### Text block
Overall, the six metrics confirm that the ontology achieves a balance between structural control, semantic expressiveness, and scalability.

To evaluate the practical semantic retrieval capacity of the ontology, competency questions (Table 1) were used as test cases. These questions were designed to assess the ontology’s effectiveness in terms of classification, terminology, and contextual modeling. Two representative competency questions are presented here (CQ1 and CQ4).

$\bullet$ CQ1 tests whether the ontology’s class hierarchy and terminology system effectively support type-level queries.

$\bullet$ CQ4 examines whether property relations (e.g., hasDecoration) can correctly link entities with descriptive attributes, thereby validating the “object–property–value” chain of semantic modeling.

The corresponding queries and results are shown in the following resources: Table 9 (SPARQL prefixes), Table 10 (CQ1 query), Fig. 8 (CQ1 results), Table 11 (CQ4 query), and Fig. 9 (CQ4 results).

Fig. 8.

The results of CQ1. The Chinese text in the figure is Types of Ranged Weapons, corresponding to the type-level query focus of CQ1 (query details in Table 10).

Fig. 9.

The results of CQ4. The Chinese text in the figure refers to knife names, which aligns with the attribute relation examined by CQ4 (query details in Table 11).

(1) Types of Ranged Weapons

(2) Decorations on Knife Instances

In addition to the two representative capability questions, all other queries also returned clear semantic responses, demonstrating the ontology’s strong abilities in type-level recognition, attribute-property association, and hierarchical reasoning. This capability evaluation confirms that the ontology performs well in archaeological knowledge organization, artifact attribute association, and semantic retrieval scenarios. It shows significant potential for supporting cultural heritage digital analysis and the construction of a Bronze Weapon Knowledge Graph.

Bronze sword characteristics were statistically analyzed across nine chronological phases (early/middle/late Shang, Zhou, Spring and Autumn, Warring States). Frequency and proportion of features were calculated, and trend charts were drawn (Fig. 10).

Fig. 10.

Example of morphological evolution of bronze sword parts (only four dimensions are shown here).

The figure shows the following conclusions at the sample level:

(1) Late Spring and Autumn Period: The number of samples significantly increased, and the Warring States period still had a large number of samples. Historically, from the early Western Zhou to the mid-Spring and Autumn periods, chariot warfare was the primary method of combat, with long-handled weapons like the Ge (polearm) and Spear being commonly used in chariot combat. By the late Spring and Autumn period, the focus shifted from chariot warfare to infantry/cavalry warfare, creating conditions for the spread of swords as personal hand-held close-combat weapons. In the Warring States period, large-scale wars and a mature military system broadened the use of swords.

### Working data
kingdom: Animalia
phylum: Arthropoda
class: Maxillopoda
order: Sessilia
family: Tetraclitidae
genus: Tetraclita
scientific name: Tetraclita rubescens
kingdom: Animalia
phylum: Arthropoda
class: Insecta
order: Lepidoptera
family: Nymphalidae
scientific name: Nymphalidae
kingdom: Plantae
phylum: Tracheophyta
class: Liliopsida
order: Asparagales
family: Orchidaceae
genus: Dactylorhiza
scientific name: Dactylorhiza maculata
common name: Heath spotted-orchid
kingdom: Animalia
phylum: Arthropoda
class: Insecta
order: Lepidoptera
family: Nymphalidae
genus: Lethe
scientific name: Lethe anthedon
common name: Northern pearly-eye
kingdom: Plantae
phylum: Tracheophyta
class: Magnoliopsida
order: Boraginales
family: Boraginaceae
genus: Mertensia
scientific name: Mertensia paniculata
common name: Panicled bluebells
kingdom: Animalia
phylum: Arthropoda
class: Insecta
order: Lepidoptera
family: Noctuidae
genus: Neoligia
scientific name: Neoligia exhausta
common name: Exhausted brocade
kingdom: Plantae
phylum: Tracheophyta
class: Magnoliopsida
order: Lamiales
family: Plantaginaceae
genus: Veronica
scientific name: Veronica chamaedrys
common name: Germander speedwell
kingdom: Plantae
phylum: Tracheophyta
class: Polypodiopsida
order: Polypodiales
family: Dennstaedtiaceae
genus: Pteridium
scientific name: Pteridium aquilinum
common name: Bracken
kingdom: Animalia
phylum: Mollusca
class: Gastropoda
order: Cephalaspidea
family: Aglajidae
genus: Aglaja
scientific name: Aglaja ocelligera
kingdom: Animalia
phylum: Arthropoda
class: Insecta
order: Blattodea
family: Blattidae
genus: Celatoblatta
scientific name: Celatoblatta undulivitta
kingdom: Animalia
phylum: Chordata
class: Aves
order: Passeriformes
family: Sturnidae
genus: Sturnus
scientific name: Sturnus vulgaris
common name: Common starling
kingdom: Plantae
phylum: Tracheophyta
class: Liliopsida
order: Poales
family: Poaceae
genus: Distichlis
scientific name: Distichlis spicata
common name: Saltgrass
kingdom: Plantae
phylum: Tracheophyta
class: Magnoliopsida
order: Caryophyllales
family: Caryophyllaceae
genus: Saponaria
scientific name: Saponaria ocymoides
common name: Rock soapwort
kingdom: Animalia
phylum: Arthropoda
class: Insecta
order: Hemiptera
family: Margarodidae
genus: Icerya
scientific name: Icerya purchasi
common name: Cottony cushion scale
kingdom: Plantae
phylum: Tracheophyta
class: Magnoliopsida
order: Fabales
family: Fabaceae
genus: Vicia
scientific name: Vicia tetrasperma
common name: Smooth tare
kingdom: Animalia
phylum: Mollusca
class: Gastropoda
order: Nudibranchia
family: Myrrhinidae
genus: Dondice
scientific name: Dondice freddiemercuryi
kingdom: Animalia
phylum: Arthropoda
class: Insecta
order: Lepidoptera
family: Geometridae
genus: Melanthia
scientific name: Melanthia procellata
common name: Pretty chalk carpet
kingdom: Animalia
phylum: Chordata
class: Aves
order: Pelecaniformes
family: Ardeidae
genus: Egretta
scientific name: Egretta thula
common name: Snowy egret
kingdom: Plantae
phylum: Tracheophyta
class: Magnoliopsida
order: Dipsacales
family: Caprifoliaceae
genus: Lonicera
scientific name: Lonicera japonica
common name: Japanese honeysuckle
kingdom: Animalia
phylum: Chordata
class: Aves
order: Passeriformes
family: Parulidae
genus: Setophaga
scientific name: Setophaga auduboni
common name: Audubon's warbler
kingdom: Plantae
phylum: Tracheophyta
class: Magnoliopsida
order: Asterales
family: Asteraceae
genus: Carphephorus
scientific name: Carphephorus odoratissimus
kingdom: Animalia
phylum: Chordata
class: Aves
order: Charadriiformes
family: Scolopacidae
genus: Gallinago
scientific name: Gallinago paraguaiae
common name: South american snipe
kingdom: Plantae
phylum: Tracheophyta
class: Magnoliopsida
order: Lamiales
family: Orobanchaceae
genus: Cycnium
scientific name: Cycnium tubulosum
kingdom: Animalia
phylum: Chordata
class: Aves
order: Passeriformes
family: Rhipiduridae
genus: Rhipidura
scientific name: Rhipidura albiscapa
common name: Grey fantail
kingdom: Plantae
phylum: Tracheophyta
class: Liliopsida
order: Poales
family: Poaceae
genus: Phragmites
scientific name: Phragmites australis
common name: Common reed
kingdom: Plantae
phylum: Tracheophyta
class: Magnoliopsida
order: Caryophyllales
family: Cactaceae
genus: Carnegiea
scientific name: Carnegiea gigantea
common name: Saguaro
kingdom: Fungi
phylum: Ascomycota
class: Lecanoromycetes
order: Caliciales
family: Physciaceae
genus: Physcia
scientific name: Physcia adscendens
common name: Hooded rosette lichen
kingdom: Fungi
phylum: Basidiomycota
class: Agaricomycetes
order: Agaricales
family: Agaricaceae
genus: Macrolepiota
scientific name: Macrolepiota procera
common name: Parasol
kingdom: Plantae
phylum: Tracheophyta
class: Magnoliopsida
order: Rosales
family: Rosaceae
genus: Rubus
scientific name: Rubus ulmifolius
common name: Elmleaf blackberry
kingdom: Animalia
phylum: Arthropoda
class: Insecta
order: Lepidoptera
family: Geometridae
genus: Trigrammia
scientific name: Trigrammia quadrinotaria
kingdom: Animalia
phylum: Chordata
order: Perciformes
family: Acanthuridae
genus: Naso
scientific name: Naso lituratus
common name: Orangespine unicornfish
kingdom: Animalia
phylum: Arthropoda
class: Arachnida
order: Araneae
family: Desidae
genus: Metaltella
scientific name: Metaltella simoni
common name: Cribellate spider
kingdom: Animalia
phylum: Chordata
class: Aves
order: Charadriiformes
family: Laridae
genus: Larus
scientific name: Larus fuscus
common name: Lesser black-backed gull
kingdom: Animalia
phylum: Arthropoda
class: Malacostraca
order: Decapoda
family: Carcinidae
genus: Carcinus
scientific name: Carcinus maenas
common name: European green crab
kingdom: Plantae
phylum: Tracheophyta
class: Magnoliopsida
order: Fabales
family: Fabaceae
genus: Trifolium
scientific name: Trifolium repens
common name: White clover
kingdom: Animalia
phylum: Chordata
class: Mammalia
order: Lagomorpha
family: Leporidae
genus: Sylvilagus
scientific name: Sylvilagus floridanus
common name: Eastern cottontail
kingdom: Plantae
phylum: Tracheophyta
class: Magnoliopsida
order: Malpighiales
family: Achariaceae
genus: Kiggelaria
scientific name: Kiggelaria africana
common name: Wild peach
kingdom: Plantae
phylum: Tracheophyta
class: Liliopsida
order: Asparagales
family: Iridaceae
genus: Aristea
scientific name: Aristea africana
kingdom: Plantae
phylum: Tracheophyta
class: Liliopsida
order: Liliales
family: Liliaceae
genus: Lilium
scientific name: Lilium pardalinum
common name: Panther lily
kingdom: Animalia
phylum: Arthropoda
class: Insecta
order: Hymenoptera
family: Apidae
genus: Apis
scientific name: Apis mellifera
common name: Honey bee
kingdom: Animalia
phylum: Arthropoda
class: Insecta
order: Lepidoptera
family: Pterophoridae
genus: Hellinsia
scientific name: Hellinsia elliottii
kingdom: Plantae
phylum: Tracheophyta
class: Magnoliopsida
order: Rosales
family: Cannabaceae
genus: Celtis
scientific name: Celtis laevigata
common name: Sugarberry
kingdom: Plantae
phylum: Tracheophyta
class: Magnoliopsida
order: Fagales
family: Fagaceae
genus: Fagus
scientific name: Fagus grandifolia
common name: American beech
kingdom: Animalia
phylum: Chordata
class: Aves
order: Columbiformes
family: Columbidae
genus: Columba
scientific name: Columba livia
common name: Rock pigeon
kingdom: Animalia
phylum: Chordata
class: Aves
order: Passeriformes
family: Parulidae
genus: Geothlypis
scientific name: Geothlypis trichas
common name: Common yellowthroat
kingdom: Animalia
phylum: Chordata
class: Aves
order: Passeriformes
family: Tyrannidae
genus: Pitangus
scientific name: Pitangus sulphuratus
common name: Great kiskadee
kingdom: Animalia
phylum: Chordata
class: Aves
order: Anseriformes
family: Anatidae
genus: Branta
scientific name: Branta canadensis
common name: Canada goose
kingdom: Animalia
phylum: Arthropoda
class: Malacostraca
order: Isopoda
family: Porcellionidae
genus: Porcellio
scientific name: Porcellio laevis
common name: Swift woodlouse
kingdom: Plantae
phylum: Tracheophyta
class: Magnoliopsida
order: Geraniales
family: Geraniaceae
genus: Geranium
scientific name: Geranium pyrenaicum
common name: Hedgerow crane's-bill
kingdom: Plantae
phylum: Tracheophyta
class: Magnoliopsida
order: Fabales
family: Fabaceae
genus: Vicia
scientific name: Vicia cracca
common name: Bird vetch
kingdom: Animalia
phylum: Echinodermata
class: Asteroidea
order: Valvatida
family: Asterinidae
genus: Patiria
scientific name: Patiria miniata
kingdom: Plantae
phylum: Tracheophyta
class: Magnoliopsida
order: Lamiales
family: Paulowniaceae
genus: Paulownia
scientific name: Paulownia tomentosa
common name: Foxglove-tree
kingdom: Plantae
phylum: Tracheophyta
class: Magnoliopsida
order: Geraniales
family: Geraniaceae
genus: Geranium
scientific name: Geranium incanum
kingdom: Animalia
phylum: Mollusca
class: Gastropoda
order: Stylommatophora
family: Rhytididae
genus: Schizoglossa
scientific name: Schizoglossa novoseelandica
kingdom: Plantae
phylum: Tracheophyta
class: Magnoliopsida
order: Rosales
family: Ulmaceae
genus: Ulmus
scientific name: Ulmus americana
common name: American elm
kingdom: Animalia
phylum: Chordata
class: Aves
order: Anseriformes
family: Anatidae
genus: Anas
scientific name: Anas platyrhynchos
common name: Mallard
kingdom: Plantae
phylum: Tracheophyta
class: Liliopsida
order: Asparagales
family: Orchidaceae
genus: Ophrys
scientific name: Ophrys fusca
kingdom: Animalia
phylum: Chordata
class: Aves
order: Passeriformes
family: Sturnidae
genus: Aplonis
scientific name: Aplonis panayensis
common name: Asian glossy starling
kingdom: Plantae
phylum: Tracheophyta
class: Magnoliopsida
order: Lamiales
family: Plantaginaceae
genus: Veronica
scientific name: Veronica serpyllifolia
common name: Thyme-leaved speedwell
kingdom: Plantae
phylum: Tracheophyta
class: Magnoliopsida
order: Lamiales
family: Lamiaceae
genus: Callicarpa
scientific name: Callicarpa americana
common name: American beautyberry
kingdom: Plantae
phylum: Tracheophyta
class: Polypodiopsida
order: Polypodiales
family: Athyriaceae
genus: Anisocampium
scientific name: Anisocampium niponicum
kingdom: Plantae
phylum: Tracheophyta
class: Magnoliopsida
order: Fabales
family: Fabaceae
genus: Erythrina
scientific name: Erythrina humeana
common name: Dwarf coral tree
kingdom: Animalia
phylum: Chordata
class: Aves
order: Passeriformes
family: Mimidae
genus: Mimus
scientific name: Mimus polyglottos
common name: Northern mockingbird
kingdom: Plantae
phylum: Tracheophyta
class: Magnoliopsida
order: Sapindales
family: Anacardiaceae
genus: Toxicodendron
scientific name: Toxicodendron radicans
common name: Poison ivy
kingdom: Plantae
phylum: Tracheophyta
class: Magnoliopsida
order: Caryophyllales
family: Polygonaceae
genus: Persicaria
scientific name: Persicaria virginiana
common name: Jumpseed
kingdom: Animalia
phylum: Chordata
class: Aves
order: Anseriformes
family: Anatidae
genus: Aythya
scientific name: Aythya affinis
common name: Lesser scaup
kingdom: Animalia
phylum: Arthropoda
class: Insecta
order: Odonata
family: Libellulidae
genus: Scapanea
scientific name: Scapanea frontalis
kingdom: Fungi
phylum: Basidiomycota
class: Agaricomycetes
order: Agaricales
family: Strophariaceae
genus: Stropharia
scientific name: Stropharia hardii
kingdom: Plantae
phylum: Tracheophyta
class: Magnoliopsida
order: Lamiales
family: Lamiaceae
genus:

### Exercises to complete
1. Answer these questions about the text on the bronze weapon ontology:
(a) Which two competency questions are presented as representative?
(b) What property relation is given as an example for CQ4?
(c) Across how many chronological phases were bronze sword characteristics analyzed?
2. Rename "phylum" to "division" in the records, starting with the line with "order: Sapindales" and going on through the end of the records. Give only those lines, with nothing else changed.
The records are unrelated to the text.

### Task results
1.
(a) CQ1 and CQ4
(b) hasDecoration
(c) Nine

2.
order: Sapindales
family: Anacardiaceae
genus: Toxicodendron
scientific name: Toxicodendron radicans
common name: Poison ivy
kingdom: Plantae
division: Tracheophyta
class: Magnoliopsida
order: Caryophyllales
family: Polygonaceae
genus: Persicaria
scientific name: Persicaria virginiana
common name: Jumpseed
kingdom: Animalia
division: Chordata
class: Aves
order: Anseriformes
family: Anatidae
genus: Aythya
scientific name: Aythya affinis
common name: Lesser scaup
kingdom: Animalia
division: Arthropoda
class: Insecta
order: Odonata
family: Libellulidae
genus: Scapanea
scientific name: Scapanea frontalis
kingdom: Fungi
division: Basidiomycota
class: Agaricomycetes
order: Agaricales
family: Strophariaceae
genus: Stropharia
scientific name: Stropharia hardii
kingdom: Plantae
division: Tracheophyta
class: Magnoliopsida
order: Lamiales
family: Lamiaceae
genus:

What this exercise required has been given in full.